Chronique du 21 novembre 2006

Le départ en cette fin novembre 2006 d’une toute petite unité de pêche locale, le Marcel Angie II, pour le golfe du Saint-Laurent dans le but de pêcher une centaine de tonnes de quotas de morue allouée à l’Archipel n’est-il pas révélateur dune écriture qui s’achemine progressivement vers les dernières lignes d’une grande histoire ? Pas question de revenir livrer à Saint-Pierre ; la distance est trop grande ; il faudra le faire à Terre-Neuve puis rentrer au bercail, avec, par défaut, les dernières captures.

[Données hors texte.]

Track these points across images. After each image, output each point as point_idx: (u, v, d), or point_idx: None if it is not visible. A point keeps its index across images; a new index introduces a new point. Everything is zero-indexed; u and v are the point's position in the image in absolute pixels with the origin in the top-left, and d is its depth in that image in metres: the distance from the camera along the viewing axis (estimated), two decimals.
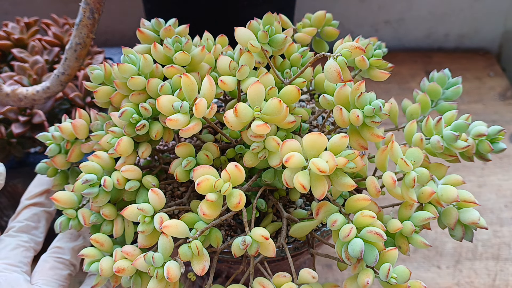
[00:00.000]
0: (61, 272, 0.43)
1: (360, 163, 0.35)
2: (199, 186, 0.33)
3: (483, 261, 0.68)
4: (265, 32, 0.38)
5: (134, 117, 0.37)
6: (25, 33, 0.63)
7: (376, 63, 0.41)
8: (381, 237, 0.33)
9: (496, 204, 0.75)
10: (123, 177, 0.39)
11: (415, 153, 0.36)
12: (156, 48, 0.39)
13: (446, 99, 0.46)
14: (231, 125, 0.35)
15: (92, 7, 0.42)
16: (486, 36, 1.02)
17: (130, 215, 0.37)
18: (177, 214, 0.45)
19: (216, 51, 0.42)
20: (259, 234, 0.35)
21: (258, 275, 0.38)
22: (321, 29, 0.48)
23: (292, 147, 0.33)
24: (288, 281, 0.37)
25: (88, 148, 0.43)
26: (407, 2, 0.96)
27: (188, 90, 0.36)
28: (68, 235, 0.45)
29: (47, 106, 0.57)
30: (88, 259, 0.39)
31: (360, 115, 0.34)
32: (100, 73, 0.41)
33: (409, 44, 1.03)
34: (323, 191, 0.32)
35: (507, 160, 0.82)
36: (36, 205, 0.46)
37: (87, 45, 0.44)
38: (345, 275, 0.65)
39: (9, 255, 0.42)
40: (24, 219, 0.45)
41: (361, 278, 0.33)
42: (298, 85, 0.40)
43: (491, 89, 0.95)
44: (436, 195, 0.37)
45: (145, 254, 0.35)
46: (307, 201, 0.46)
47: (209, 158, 0.39)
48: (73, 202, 0.40)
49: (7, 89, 0.46)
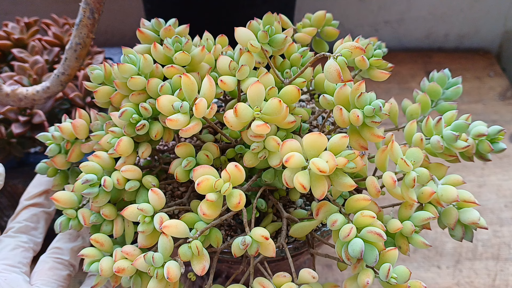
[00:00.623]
0: (61, 272, 0.43)
1: (360, 163, 0.35)
2: (199, 186, 0.33)
3: (483, 261, 0.68)
4: (265, 32, 0.38)
5: (134, 117, 0.37)
6: (25, 33, 0.63)
7: (376, 63, 0.41)
8: (381, 237, 0.33)
9: (496, 204, 0.75)
10: (123, 177, 0.39)
11: (415, 153, 0.36)
12: (156, 48, 0.39)
13: (446, 99, 0.46)
14: (231, 125, 0.35)
15: (92, 7, 0.42)
16: (486, 36, 1.02)
17: (130, 215, 0.37)
18: (177, 214, 0.45)
19: (216, 51, 0.42)
20: (259, 234, 0.35)
21: (258, 275, 0.38)
22: (321, 29, 0.48)
23: (292, 147, 0.33)
24: (288, 281, 0.37)
25: (88, 148, 0.43)
26: (407, 2, 0.96)
27: (188, 90, 0.36)
28: (67, 236, 0.45)
29: (47, 106, 0.57)
30: (88, 259, 0.39)
31: (360, 115, 0.34)
32: (100, 73, 0.41)
33: (409, 44, 1.03)
34: (323, 191, 0.32)
35: (507, 160, 0.81)
36: (35, 205, 0.46)
37: (87, 45, 0.44)
38: (345, 275, 0.65)
39: (8, 256, 0.42)
40: (23, 219, 0.45)
41: (361, 278, 0.33)
42: (298, 85, 0.40)
43: (491, 89, 0.95)
44: (436, 195, 0.37)
45: (145, 254, 0.35)
46: (307, 201, 0.46)
47: (209, 158, 0.39)
48: (73, 202, 0.40)
49: (7, 89, 0.46)
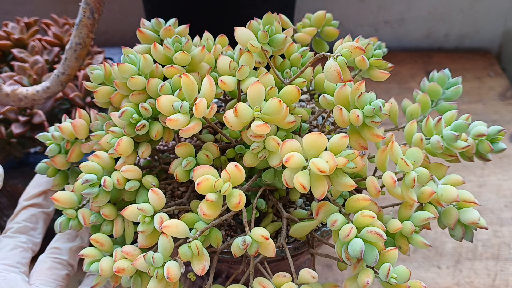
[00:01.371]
0: (59, 272, 0.43)
1: (360, 163, 0.35)
2: (199, 186, 0.33)
3: (483, 261, 0.68)
4: (265, 32, 0.38)
5: (134, 117, 0.37)
6: (25, 33, 0.63)
7: (376, 63, 0.41)
8: (381, 237, 0.33)
9: (496, 204, 0.75)
10: (123, 177, 0.39)
11: (415, 153, 0.36)
12: (156, 48, 0.39)
13: (446, 99, 0.46)
14: (231, 125, 0.35)
15: (92, 7, 0.42)
16: (486, 36, 1.02)
17: (130, 215, 0.37)
18: (177, 214, 0.45)
19: (216, 51, 0.42)
20: (259, 234, 0.35)
21: (258, 275, 0.38)
22: (321, 29, 0.48)
23: (292, 147, 0.33)
24: (288, 281, 0.37)
25: (88, 148, 0.43)
26: (407, 2, 0.96)
27: (188, 90, 0.36)
28: (65, 236, 0.45)
29: (47, 106, 0.57)
30: (88, 259, 0.38)
31: (360, 115, 0.34)
32: (100, 73, 0.41)
33: (409, 44, 1.03)
34: (323, 191, 0.32)
35: (507, 160, 0.81)
36: (34, 206, 0.46)
37: (87, 45, 0.44)
38: (345, 275, 0.65)
39: (7, 256, 0.42)
40: (22, 220, 0.45)
41: (361, 278, 0.33)
42: (298, 85, 0.40)
43: (491, 89, 0.95)
44: (436, 195, 0.37)
45: (145, 254, 0.35)
46: (307, 201, 0.46)
47: (209, 158, 0.39)
48: (73, 202, 0.40)
49: (7, 89, 0.46)
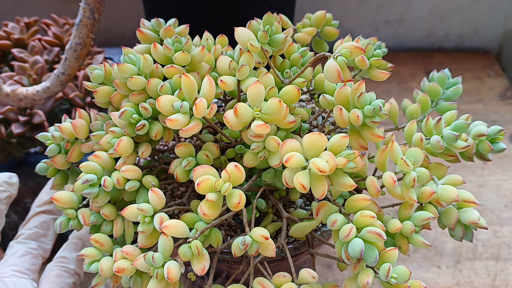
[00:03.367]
0: (66, 280, 0.44)
1: (360, 163, 0.35)
2: (199, 186, 0.33)
3: (483, 261, 0.68)
4: (265, 32, 0.38)
5: (134, 117, 0.37)
6: (25, 33, 0.63)
7: (376, 63, 0.41)
8: (381, 237, 0.33)
9: (496, 204, 0.75)
10: (123, 177, 0.39)
11: (415, 153, 0.36)
12: (156, 48, 0.39)
13: (446, 99, 0.46)
14: (231, 125, 0.35)
15: (92, 7, 0.42)
16: (486, 36, 1.02)
17: (130, 215, 0.37)
18: (177, 214, 0.45)
19: (216, 51, 0.42)
20: (259, 234, 0.35)
21: (258, 275, 0.38)
22: (321, 29, 0.48)
23: (292, 147, 0.33)
24: (288, 281, 0.37)
25: (88, 148, 0.43)
26: (407, 2, 0.96)
27: (188, 90, 0.36)
28: (72, 246, 0.46)
29: (47, 106, 0.57)
30: (88, 259, 0.39)
31: (360, 115, 0.34)
32: (100, 73, 0.41)
33: (409, 44, 1.03)
34: (323, 191, 0.32)
35: (507, 160, 0.81)
36: (46, 212, 0.47)
37: (87, 45, 0.44)
38: (345, 275, 0.65)
39: (17, 262, 0.43)
40: (33, 226, 0.46)
41: (361, 278, 0.33)
42: (298, 85, 0.40)
43: (491, 89, 0.95)
44: (436, 195, 0.37)
45: (145, 254, 0.35)
46: (307, 201, 0.46)
47: (209, 158, 0.39)
48: (73, 202, 0.40)
49: (7, 89, 0.46)
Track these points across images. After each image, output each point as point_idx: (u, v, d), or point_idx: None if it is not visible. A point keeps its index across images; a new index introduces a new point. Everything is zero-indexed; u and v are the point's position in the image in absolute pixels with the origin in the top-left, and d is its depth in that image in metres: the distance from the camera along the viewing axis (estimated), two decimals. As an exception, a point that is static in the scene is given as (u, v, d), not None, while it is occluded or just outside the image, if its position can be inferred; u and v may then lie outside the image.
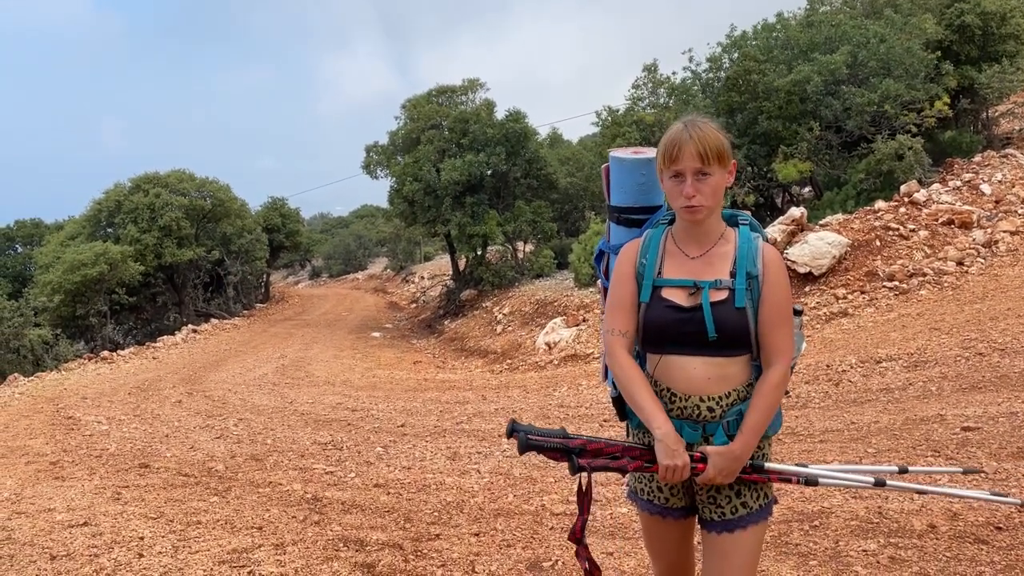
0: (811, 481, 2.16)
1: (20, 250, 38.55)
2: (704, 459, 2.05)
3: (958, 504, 4.19)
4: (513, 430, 2.09)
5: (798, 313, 2.19)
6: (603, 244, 2.44)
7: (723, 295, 2.07)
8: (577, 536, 2.21)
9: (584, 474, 2.11)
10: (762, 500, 2.15)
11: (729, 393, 2.09)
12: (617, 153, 2.30)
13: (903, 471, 2.39)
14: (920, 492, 2.30)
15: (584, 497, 2.21)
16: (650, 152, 2.25)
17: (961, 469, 2.54)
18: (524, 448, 2.07)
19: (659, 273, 2.15)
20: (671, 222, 2.23)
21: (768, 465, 2.15)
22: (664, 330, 2.11)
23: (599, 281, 2.53)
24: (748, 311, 2.06)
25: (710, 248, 2.14)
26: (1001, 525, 3.88)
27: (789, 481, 2.17)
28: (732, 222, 2.20)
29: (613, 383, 2.30)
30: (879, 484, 2.20)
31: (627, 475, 2.22)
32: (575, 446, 2.09)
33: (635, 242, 2.23)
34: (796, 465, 2.21)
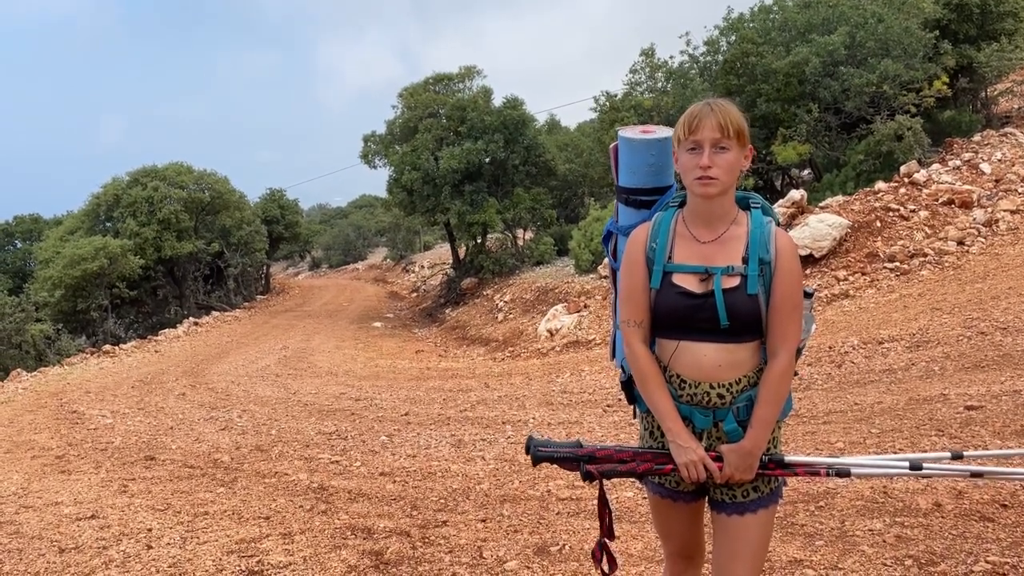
0: (843, 473, 2.14)
1: (19, 246, 38.51)
2: (720, 458, 2.07)
3: (963, 483, 4.20)
4: (529, 445, 2.17)
5: (809, 296, 2.17)
6: (611, 225, 2.40)
7: (735, 281, 2.05)
8: (603, 541, 2.25)
9: (601, 483, 2.15)
10: (773, 483, 2.15)
11: (739, 380, 2.09)
12: (626, 133, 2.24)
13: (957, 457, 2.23)
14: (976, 475, 2.22)
15: (604, 507, 2.23)
16: (660, 131, 2.21)
17: None
18: (536, 461, 2.16)
19: (670, 258, 2.12)
20: (681, 204, 2.20)
21: (792, 458, 2.13)
22: (675, 316, 2.09)
23: (607, 261, 2.51)
24: (760, 298, 2.05)
25: (722, 232, 2.11)
26: (1006, 503, 3.89)
27: (817, 474, 2.14)
28: (744, 205, 2.17)
29: (623, 366, 2.30)
30: (915, 468, 2.12)
31: (642, 479, 2.24)
32: (584, 454, 2.13)
33: (644, 226, 2.20)
34: (826, 456, 2.17)
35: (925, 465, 2.13)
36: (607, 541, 2.25)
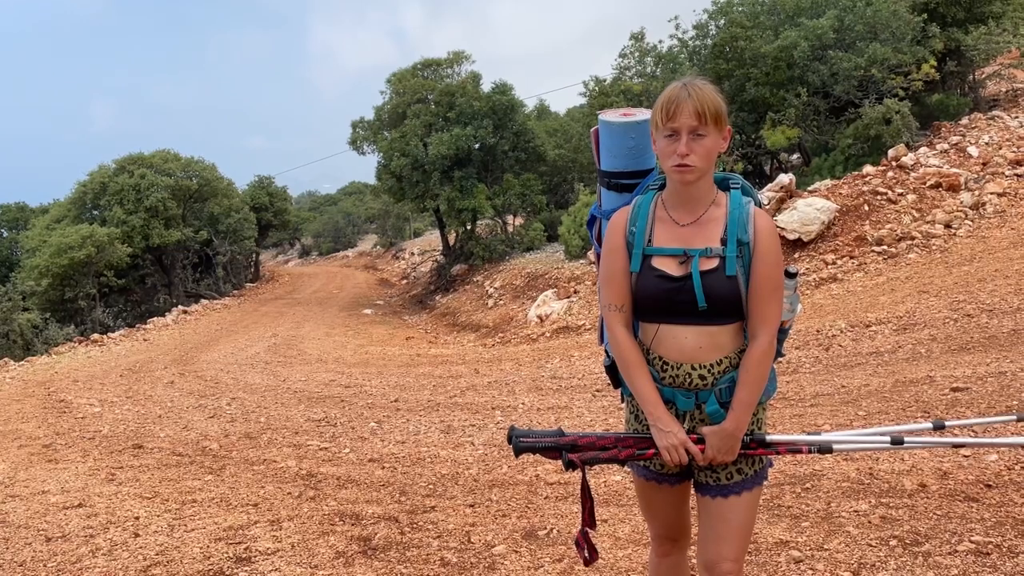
0: (824, 449, 2.13)
1: (6, 235, 38.25)
2: (703, 440, 2.07)
3: (948, 463, 4.23)
4: (510, 436, 2.16)
5: (793, 276, 2.16)
6: (595, 210, 2.39)
7: (714, 263, 2.04)
8: (585, 527, 2.24)
9: (584, 471, 2.15)
10: (757, 466, 2.15)
11: (720, 361, 2.08)
12: (606, 116, 2.22)
13: (939, 427, 2.24)
14: (957, 446, 2.22)
15: (585, 495, 2.22)
16: (640, 114, 2.19)
17: (1015, 416, 2.42)
18: (518, 452, 2.15)
19: (649, 241, 2.11)
20: (661, 187, 2.18)
21: (773, 437, 2.13)
22: (655, 300, 2.08)
23: (592, 247, 2.50)
24: (739, 279, 2.03)
25: (701, 214, 2.09)
26: (991, 483, 3.92)
27: (799, 451, 2.13)
28: (723, 186, 2.16)
29: (607, 350, 2.29)
30: (896, 443, 2.12)
31: (624, 465, 2.23)
32: (565, 443, 2.12)
33: (624, 210, 2.18)
34: (807, 434, 2.16)
35: (907, 439, 2.13)
36: (588, 530, 2.24)
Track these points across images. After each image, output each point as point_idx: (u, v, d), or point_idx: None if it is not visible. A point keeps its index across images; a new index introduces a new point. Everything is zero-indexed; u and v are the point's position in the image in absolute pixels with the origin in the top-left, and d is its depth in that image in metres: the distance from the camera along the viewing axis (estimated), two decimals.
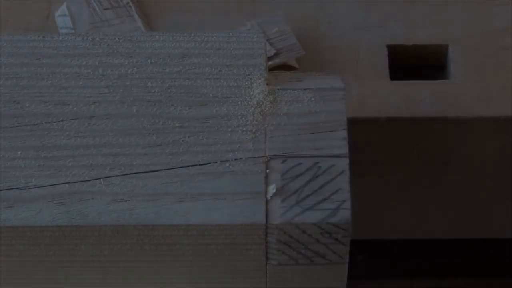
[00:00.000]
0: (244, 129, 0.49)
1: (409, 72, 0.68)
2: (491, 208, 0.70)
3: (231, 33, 0.53)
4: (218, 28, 0.67)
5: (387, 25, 0.68)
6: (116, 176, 0.48)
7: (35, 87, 0.51)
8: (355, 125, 0.53)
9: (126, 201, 0.47)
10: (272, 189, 0.47)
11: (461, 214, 0.70)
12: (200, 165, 0.48)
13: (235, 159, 0.48)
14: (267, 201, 0.47)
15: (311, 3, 0.70)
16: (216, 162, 0.48)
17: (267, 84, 0.50)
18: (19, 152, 0.48)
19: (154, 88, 0.50)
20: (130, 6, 0.68)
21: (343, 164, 0.48)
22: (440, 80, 0.66)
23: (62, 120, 0.49)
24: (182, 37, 0.52)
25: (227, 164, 0.48)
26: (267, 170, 0.48)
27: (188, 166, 0.48)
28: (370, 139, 0.64)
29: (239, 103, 0.50)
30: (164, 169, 0.48)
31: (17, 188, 0.47)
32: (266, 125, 0.49)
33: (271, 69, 0.62)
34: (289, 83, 0.51)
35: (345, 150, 0.48)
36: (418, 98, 0.65)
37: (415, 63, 0.69)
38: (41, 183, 0.48)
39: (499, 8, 0.69)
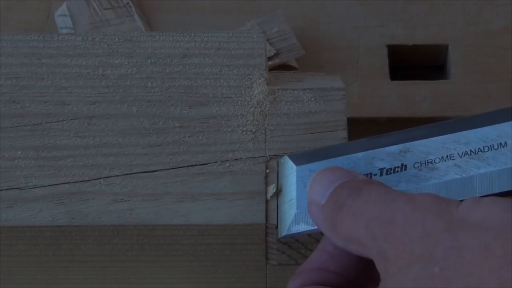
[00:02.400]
0: (244, 129, 0.49)
1: (409, 72, 0.68)
2: None
3: (231, 33, 0.53)
4: (218, 28, 0.67)
5: (387, 25, 0.68)
6: (116, 176, 0.48)
7: (35, 87, 0.51)
8: (355, 125, 0.53)
9: (126, 201, 0.47)
10: (272, 189, 0.47)
11: None
12: (200, 165, 0.48)
13: (235, 159, 0.48)
14: (267, 201, 0.47)
15: (311, 3, 0.70)
16: (216, 162, 0.48)
17: (267, 84, 0.50)
18: (19, 152, 0.48)
19: (154, 88, 0.50)
20: (130, 6, 0.68)
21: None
22: (440, 80, 0.67)
23: (62, 120, 0.49)
24: (182, 37, 0.52)
25: (227, 164, 0.48)
26: (267, 170, 0.48)
27: (188, 166, 0.48)
28: None
29: (239, 103, 0.50)
30: (164, 169, 0.48)
31: (17, 188, 0.47)
32: (266, 125, 0.49)
33: (271, 69, 0.62)
34: (289, 83, 0.51)
35: None
36: (418, 98, 0.65)
37: (415, 63, 0.69)
38: (41, 183, 0.48)
39: (499, 8, 0.69)
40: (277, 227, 0.46)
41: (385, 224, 0.38)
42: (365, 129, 0.63)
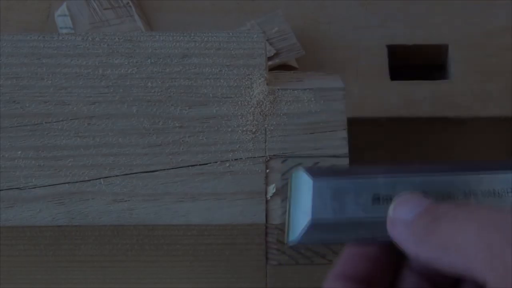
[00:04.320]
0: (244, 129, 0.49)
1: (409, 72, 0.68)
2: None
3: (231, 33, 0.53)
4: (218, 28, 0.67)
5: (387, 25, 0.68)
6: (116, 176, 0.48)
7: (35, 87, 0.51)
8: (355, 125, 0.53)
9: (126, 201, 0.47)
10: (272, 189, 0.47)
11: None
12: (200, 165, 0.48)
13: (235, 159, 0.48)
14: (267, 201, 0.47)
15: (311, 3, 0.70)
16: (216, 162, 0.48)
17: (267, 84, 0.50)
18: (19, 152, 0.48)
19: (154, 88, 0.50)
20: (130, 6, 0.68)
21: (343, 164, 0.48)
22: (440, 80, 0.67)
23: (62, 120, 0.49)
24: (182, 37, 0.52)
25: (227, 164, 0.48)
26: (267, 170, 0.48)
27: (188, 166, 0.48)
28: (370, 139, 0.64)
29: (239, 103, 0.50)
30: (164, 169, 0.48)
31: (17, 188, 0.47)
32: (266, 125, 0.49)
33: (271, 69, 0.62)
34: (289, 83, 0.51)
35: (345, 150, 0.48)
36: (418, 98, 0.65)
37: (415, 63, 0.69)
38: (41, 183, 0.48)
39: (499, 8, 0.69)
40: (286, 232, 0.45)
41: (506, 230, 0.35)
42: (365, 129, 0.63)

Emprunter une partie de la route tracée de Jacques Cartier lors de son deuxième voyage n’est-il pas le symbole du basculement, lui qui s’aventurait la « terre promise », notre pêcheur lui, aujourd’hui voguant en quête des restes de l’inconscience humaine ? Où sont les eaux poissonneuses que découvrait, subjugué, Giovanni Caboto au large du Labrador en 1497 ? « Quello mare e coperto de pessi li quali se prendenno non solo cum la rete, ma cum le siste, essendoli alligato uno saxo ad ciò che la cista se imposi in laqua… » Eh oui ! La langue (de morue) était déjà internationale ; elle le restera dans nos souvenirs.

Pendant ce temps les ministres européens de la pêche sont réunis pour fixer les taux de capture pour 2007 et 2008 pour les espèces en eaux profondes, un débat difficile entre une volonté affirmée de la Commission européenne de réduire de 33% les quotas, compte tenu de la raréfaction dramatique des ressources halieutiques, et des Etats qui n’accepteront pas une réduction de plus de 15%, politique oblige.

Industrie d’un côté, pêche à dimension humaine de l’autre dans les brumes des derniers espoirs. « Mais avant que le petit pêcheur côtier ne redevienne le berger des troupeaux de poissons et notamment de morue, comme il l’était en quelque sorte à l’époque où ses filets étaient coulés quand il allait les lever le matin et qu’il ramassait de la morue « grande comme des hommes », son mode de vie traditionnel ne sera probablement plus qu’une curiosité de musées sur la côte atlantique du Canada. Tué par la grosse industrie siphonneuse d’océans. Peu importe son drapeau ». L’auteur ? Le Madelinot Pol Chantraine dans… « La dernière queue de morue ». C’était en… 1992.